### PROBLEM DETAILS
Exact transcription of the following records is needed, with every picture dropped.

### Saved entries
++++++++

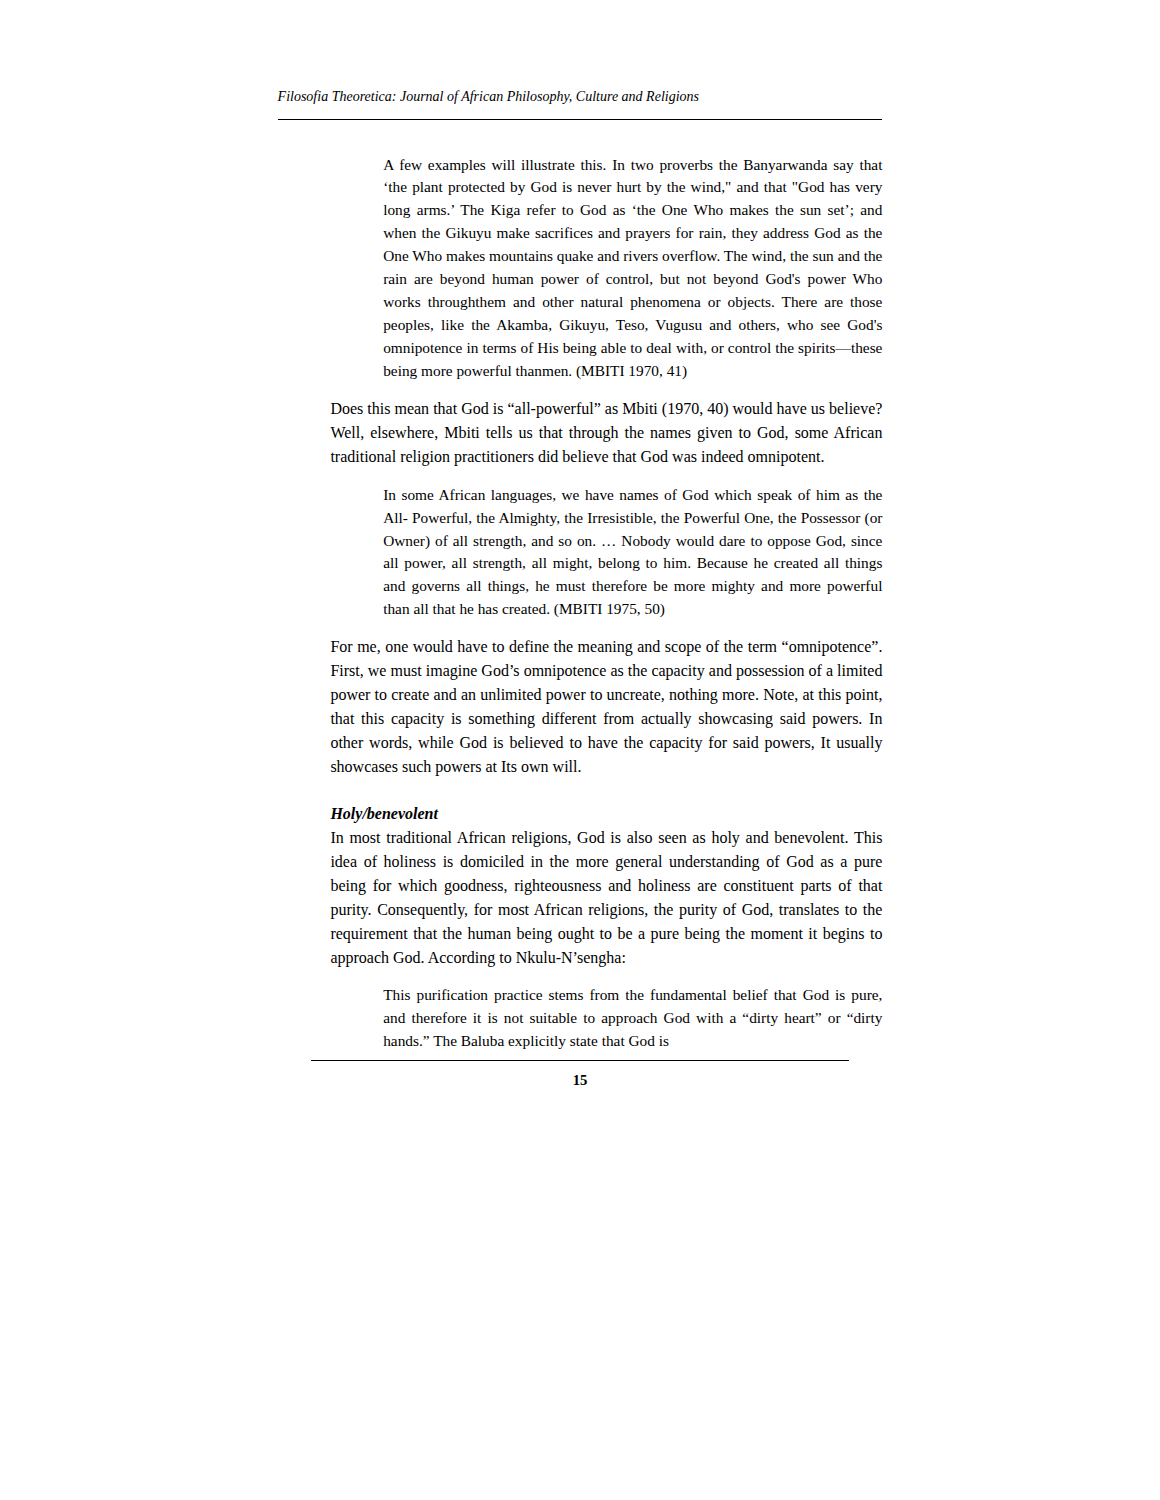Filosofia Theoretica: Journal of African Philosophy, Culture and Religions
A few examples will illustrate this. In two proverbs the Banyarwanda say that ‘the plant protected by God is never hurt by the wind," and that "God has very long arms.’ The Kiga refer to God as ‘the One Who makes the sun set’; and when the Gikuyu make sacrifices and prayers for rain, they address God as the One Who makes mountains quake and rivers overflow. The wind, the sun and the rain are beyond human power of control, but not beyond God's power Who works throughthem and other natural phenomena or objects. There are those peoples, like the Akamba, Gikuyu, Teso, Vugusu and others, who see God's omnipotence in terms of His being able to deal with, or control the spirits—these being more powerful thanmen. (MBITI 1970, 41)
Does this mean that God is “all-powerful” as Mbiti (1970, 40) would have us believe? Well, elsewhere, Mbiti tells us that through the names given to God, some African traditional religion practitioners did believe that God was indeed omnipotent.
In some African languages, we have names of God which speak of him as the All- Powerful, the Almighty, the Irresistible, the Powerful One, the Possessor (or Owner) of all strength, and so on. … Nobody would dare to oppose God, since all power, all strength, all might, belong to him. Because he created all things and governs all things, he must therefore be more mighty and more powerful than all that he has created. (MBITI 1975, 50)
For me, one would have to define the meaning and scope of the term “omnipotence”. First, we must imagine God’s omnipotence as the capacity and possession of a limited power to create and an unlimited power to uncreate, nothing more. Note, at this point, that this capacity is something different from actually showcasing said powers. In other words, while God is believed to have the capacity for said powers, It usually showcases such powers at Its own will.
Holy/benevolent
In most traditional African religions, God is also seen as holy and benevolent. This idea of holiness is domiciled in the more general understanding of God as a pure being for which goodness, righteousness and holiness are constituent parts of that purity. Consequently, for most African religions, the purity of God, translates to the requirement that the human being ought to be a pure being the moment it begins to approach God. According to Nkulu-N’sengha:
This purification practice stems from the fundamental belief that God is pure, and therefore it is not suitable to approach God with a “dirty heart” or “dirty hands.” The Baluba explicitly state that God is
15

++++++++

### SOLUTION
Filosofia Theoretica: Journal of African Philosophy, Culture and Religions
A few examples will illustrate this. In two proverbs the Banyarwanda say that ‘the plant protected by God is never hurt by the wind," and that "God has very long arms.’ The Kiga refer to God as ‘the One Who makes the sun set’; and when the Gikuyu make sacrifices and prayers for rain, they address God as the One Who makes mountains quake and rivers overflow. The wind, the sun and the rain are beyond human power of control, but not beyond God's power Who works throughthem and other natural phenomena or objects. There are those peoples, like the Akamba, Gikuyu, Teso, Vugusu and others, who see God's omnipotence in terms of His being able to deal with, or control the spirits—these being more powerful thanmen. (MBITI 1970, 41)
Does this mean that God is “all-powerful” as Mbiti (1970, 40) would have us believe? Well, elsewhere, Mbiti tells us that through the names given to God, some African traditional religion practitioners did believe that God was indeed omnipotent.
In some African languages, we have names of God which speak of him as the All- Powerful, the Almighty, the Irresistible, the Powerful One, the Possessor (or Owner) of all strength, and so on. … Nobody would dare to oppose God, since all power, all strength, all might, belong to him. Because he created all things and governs all things, he must therefore be more mighty and more powerful than all that he has created. (MBITI 1975, 50)
For me, one would have to define the meaning and scope of the term “omnipotence”. First, we must imagine God’s omnipotence as the capacity and possession of a limited power to create and an unlimited power to uncreate, nothing more. Note, at this point, that this capacity is something different from actually showcasing said powers. In other words, while God is believed to have the capacity for said powers, It usually showcases such powers at Its own will.
Holy/benevolent
In most traditional African religions, God is also seen as holy and benevolent. This idea of holiness is domiciled in the more general understanding of God as a pure being for which goodness, righteousness and holiness are constituent parts of that purity. Consequently, for most African religions, the purity of God, translates to the requirement that the human being ought to be a pure being the moment it begins to approach God. According to Nkulu-N’sengha:
This purification practice stems from the fundamental belief that God is pure, and therefore it is not suitable to approach God with a “dirty heart” or “dirty hands.” The Baluba explicitly state that God is
15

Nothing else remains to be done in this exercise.